Signs and Symptoms
People with STAT3 dominant-negative disease (STAT3DN) have very high levels of IgE and may have recurrent infections of the skin and lungs. These infections are often caused by the bacterium Staphylococcus aureus but also may be caused by other bacteria and fungi. Patients also tend to have recurrent bone fractures, unusually flexible joints, and inflamed skin, and may have a rash similar to eczema. Baby teeth in people with this disease often do not fall out on their own. People with STAT3DN also often have distinctive facial characteristics, such as uneven facial features, prominent forehead, deep-set eyes, broad nasal bridge, wide, fleshy nose tip, and protruding lower jaw.
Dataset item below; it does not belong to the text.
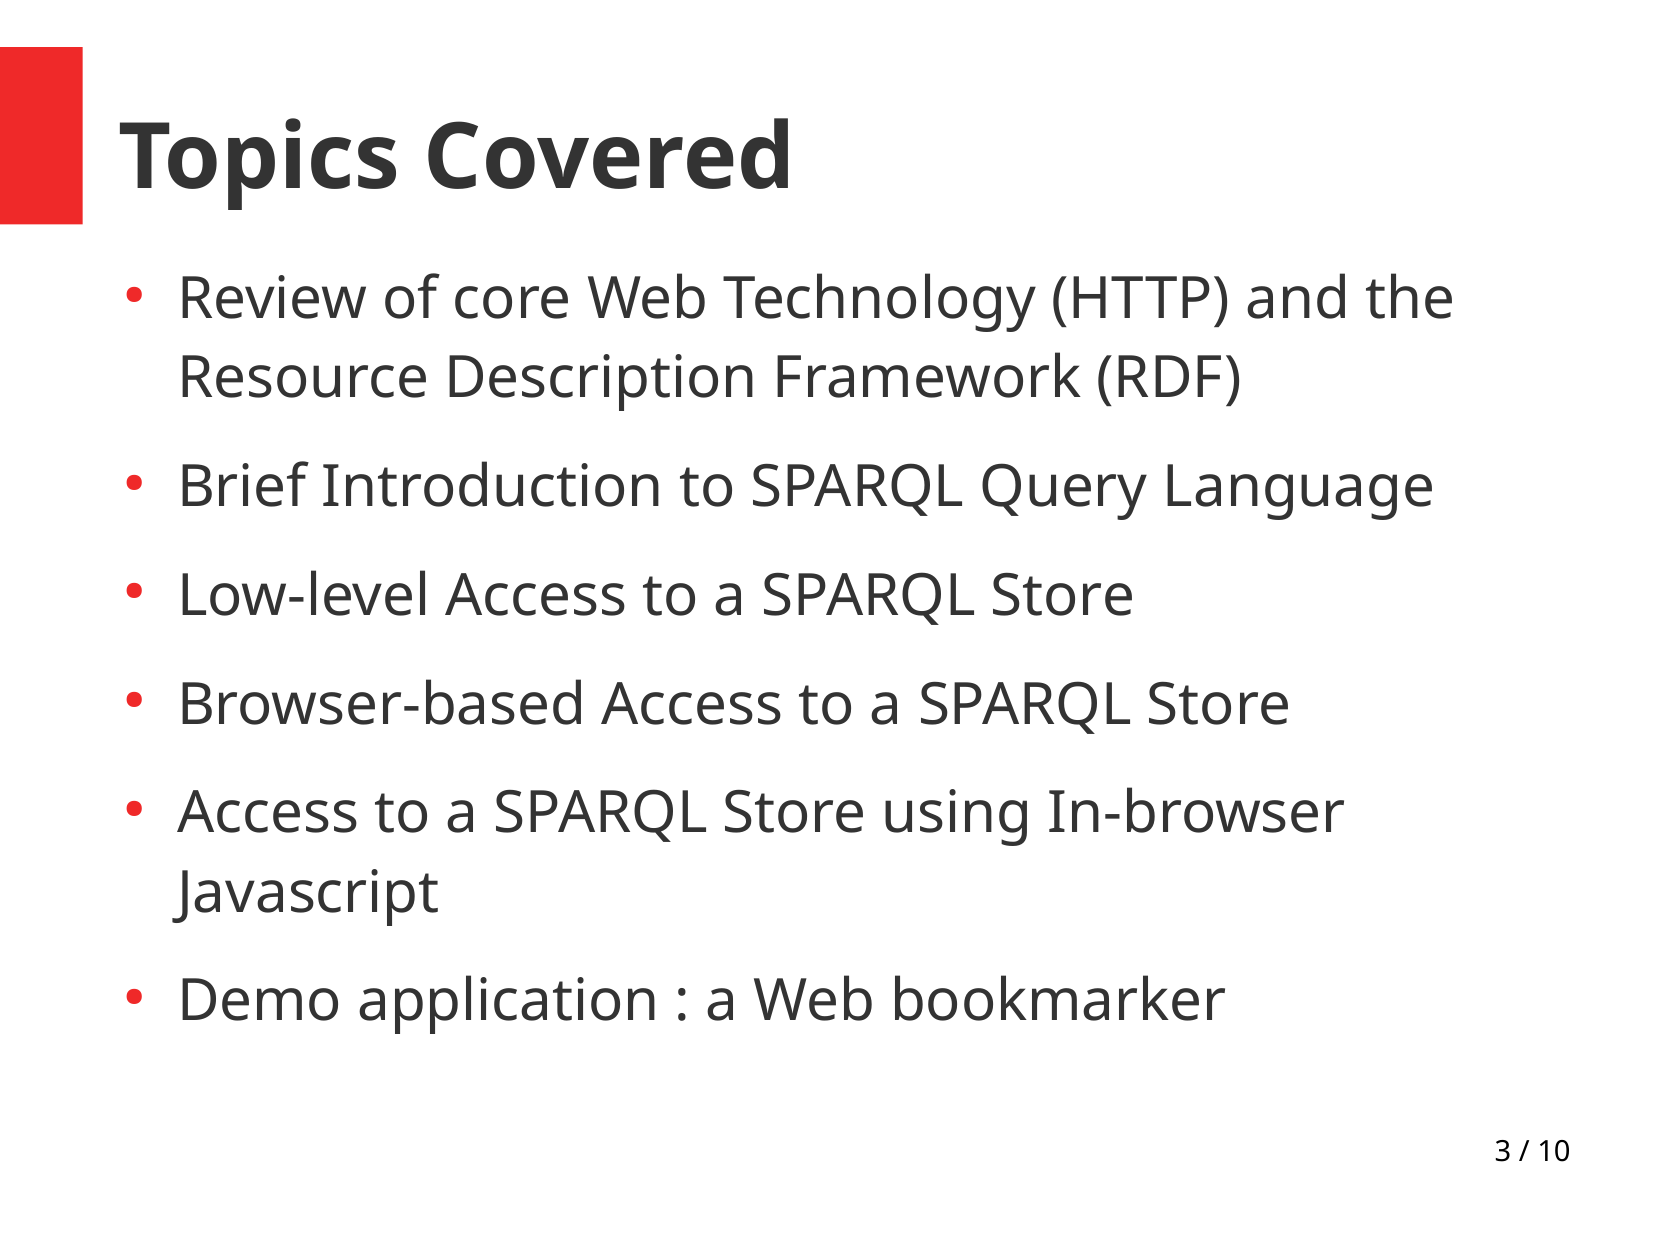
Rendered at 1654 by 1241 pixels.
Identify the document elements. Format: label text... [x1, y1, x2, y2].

In 2008, NIAID scientists discovered that important immune cells called Th17 cells are missing in people with STAT3DN. NIAID researchers also found in 2011 that an unusually low number of immune memory cells may cause people with the disease to be more susceptible to some viral infections. In 2013 and 2016, NIAID researchers showed that the STAT3 mutation protects people from more severe allergic disease by interfering with the process that causes typical allergic reactions.
A doctor will suspect STAT3DN in a person with eczema, very high IgE, recurrent boils, and pneumonias. Blood tests diagnosing the disease will show normal levels of IgG, IgA, and IgM antibodies but very high levels of IgE antibodies. People with the disease also may show a high number of white blood cells called eosinophils and a poor response to immunizations. Sequencing of the patient’s DNA can confirm the presence of the STAT3 mutation.